Stored items
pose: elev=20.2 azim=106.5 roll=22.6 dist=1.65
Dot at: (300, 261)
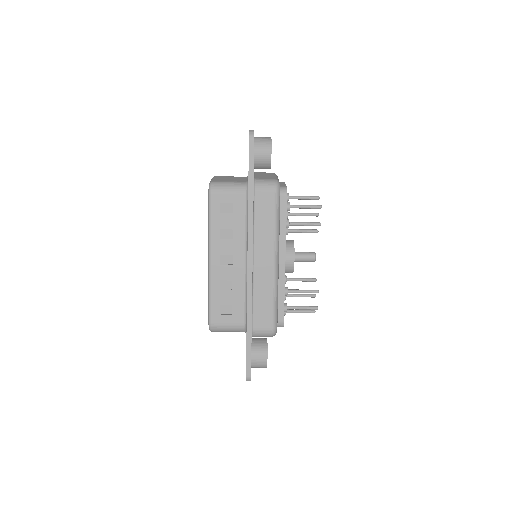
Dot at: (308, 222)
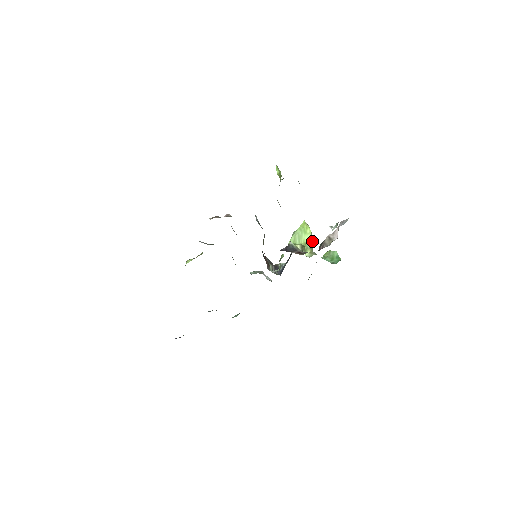
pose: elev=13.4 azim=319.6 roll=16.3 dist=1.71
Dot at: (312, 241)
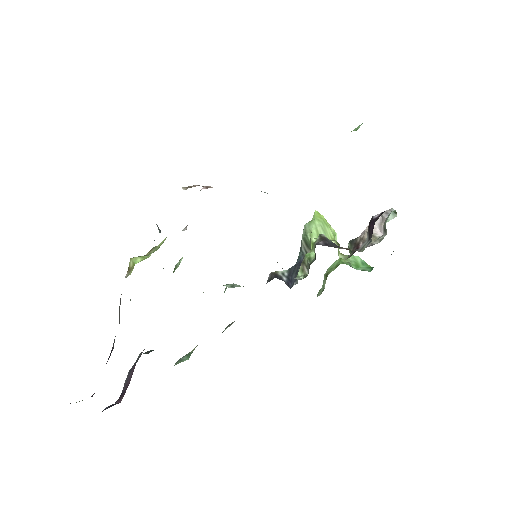
Dot at: occluded
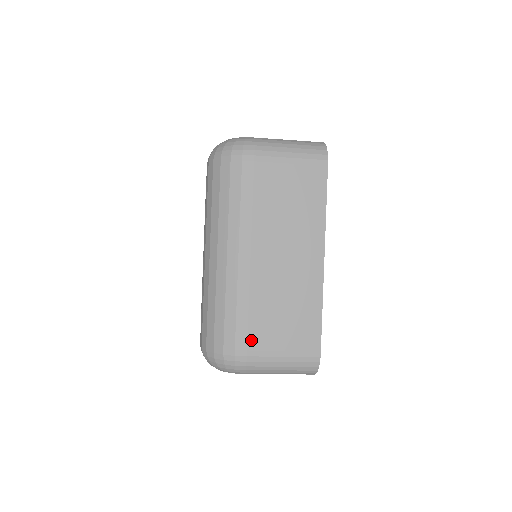
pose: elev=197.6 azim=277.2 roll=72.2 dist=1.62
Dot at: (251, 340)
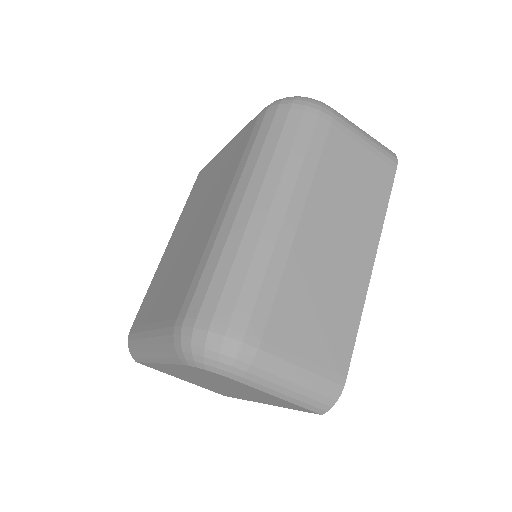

YOUR TASK
Count the lines in the entries above that contain the string "dist". Reply with only the number.

FINISHED TASK
3